Everything you need to know about the controversial leaked Brexit document
Here’s all the key information.
Proposals aimed at forcing a post-Brexit cut in low-skilled migrants from Europe have been leaked in a Home Office document.
Here’s what you need to know.
What does the document say?
The 82-page government paper, obtained by The Guardian, suggests that new immigration arrangements would be introduced immediately at the point the UK finally leaves the EU, at the end of a transition period lasting at least two years.
Departure from the EU will mean “the end of rights-based, unconditional free movement”, with the Government adopting powers to take “a more selective approach” over which migrants will be allowed to work and settle in the UK.
“The Government will take a view on the economic and social needs of the country as regards EU migration, rather than leaving this decision entirely to those wishing to come here and employers,” it states.
What are its key points?
Regarding work, the most eye-catching proposals in the draft blueprint are new curbs on EU migrant labour, in particular those coming to take up low-skilled jobs.
The document, which makes clear that the rules are not yet decided, floats the idea of restricting access to occupations that do not have a shortage of employees.
It suggests the number of EU citizens able to come to the UK for low-skilled work could be limited by a salary threshold, an assessment of the skill level of the occupation, or a direct cap on numbers.
A scheme for temporary or seasonal workers could be introduced, while employers may need to complete an “economic needs test” to check whether suitable recruits can be found locally before hiring an EU migrant.
Those in highly skilled roles who have a contract of more than 12 months could be given a residence permit lasting three to five years, with two years for other occupations.
The paper sets out possible new rules for family members of EU citizens. These could be modelled on a current regime which says UK citizens, or non-EU nationals, who wish to be joined by non-European dependants have to earn at least £18,600 a year.
The draft also admits that while not wanting to cut numbers “per se”, restrictions on students from the EU may be necessary.
What are people saying?
The leak drew criticism from opposition parties ahead of crunch Commons votes on the EU (Withdrawal) Bill, which gets its second reading in Parliament on Thursday.
London Mayor Sadiq Khan said: “Leaked plans to deter EU migrants are a blueprint on how to strangle our economy. Wrong for London & for Britain.”
"Most people from the EU come here to work" says MigrationWatch. So who's going to do the work after Brexit controls?— Krishnan Guru-Murthy (@krishgm) September 6, 2017
Shadow home secretary Diane Abbott said: “Labour wants fair rules and reasonable management of migration in accordance with the needs of our economy and our values as a party.
“This leaked document is not yet Government policy. If it becomes so, we will judge it against the criteria we have laid out.”

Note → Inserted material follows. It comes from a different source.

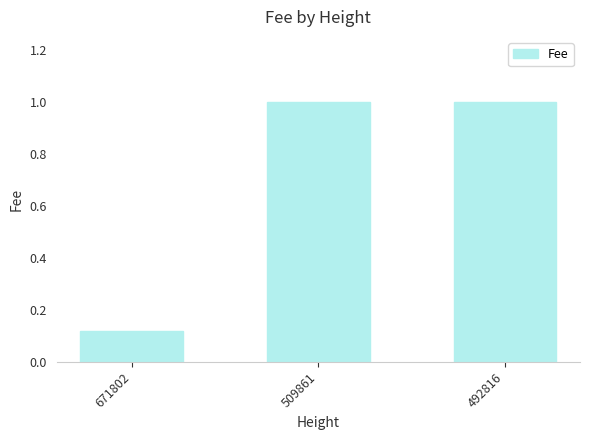

What is the change in value from 671802 to 492816?

+0.9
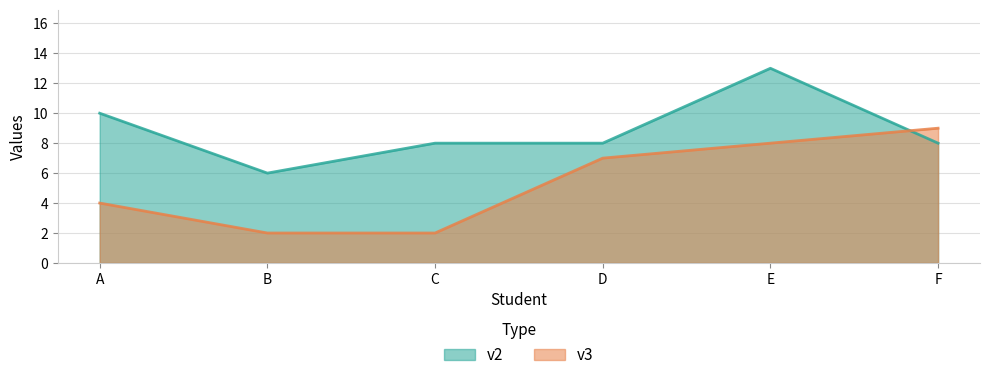

Read the v3 value at D.

7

The SNP’s Westminster leader, Ian Blackford, called the leaked proposals “a disgrace” and said the policies could break up families.
Interim Ukip leader Steve Crowther said the paper “takes the right line”, but Green Party co-leader Caroline Lucas said: “The Government’s post-Brexit immigration crackdown isn’t just economically illiterate, it’s plainly cruel too.”

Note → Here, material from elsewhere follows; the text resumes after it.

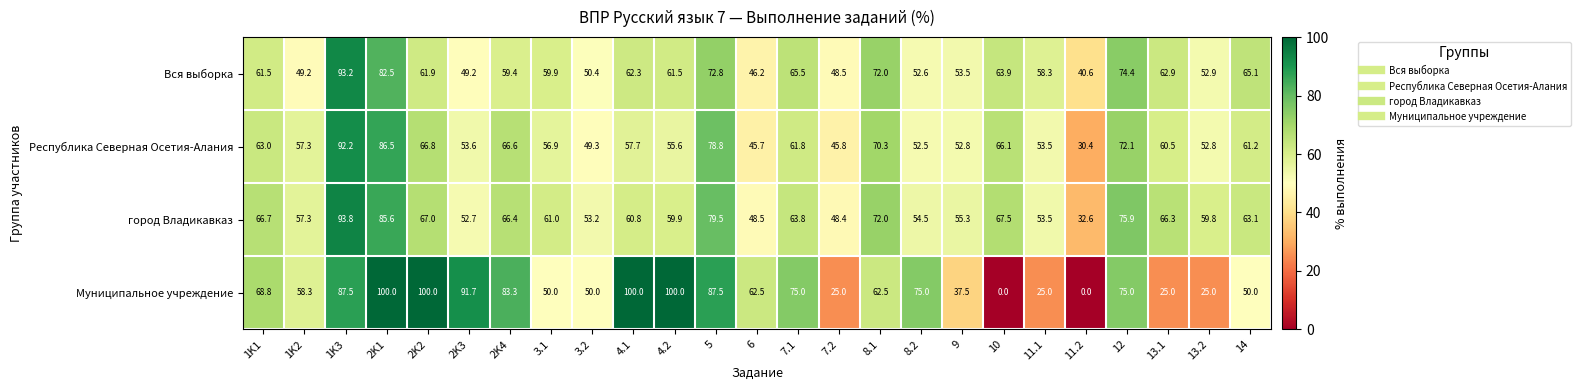

Where does the Вся выборка series first go above 61?

1K1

Labour MP Yvette Cooper, chairwoman of the House of Commons Home Affairs Committee, said the document seemed to contradict the Home Secretary’s decision just over a month ago to ask the Migration Advisory Committee to provide all the evidence to underpin a new immigration policy.
Defence Secretary Sir Michael Fallon insisted the Home Office document does not represent the Government’s final position but appeared to back its overall strategy.
He told BBC Breakfast: “I can’t set out the proposals yet, they have not yet been finalised, they are being worked on at the moment.
“There is obviously a balance to be struck, we don’t want to shut the door, of course not.
“We have always welcomed to this country those who can make a contribution to our economy, to our society, people with high skills.
“On the other hand we want British companies to do more to train up British workers, to do more to improve skills of those who leave our colleges.
“So there’s always a balance to be struck.
“We’re not closing the door on all future immigration but it has to be managed properly and people do expect to see the numbers coming down.”
Sir Michael said Home Secretary Amber Rudd would bring forward finalised proposals on immigration later this year.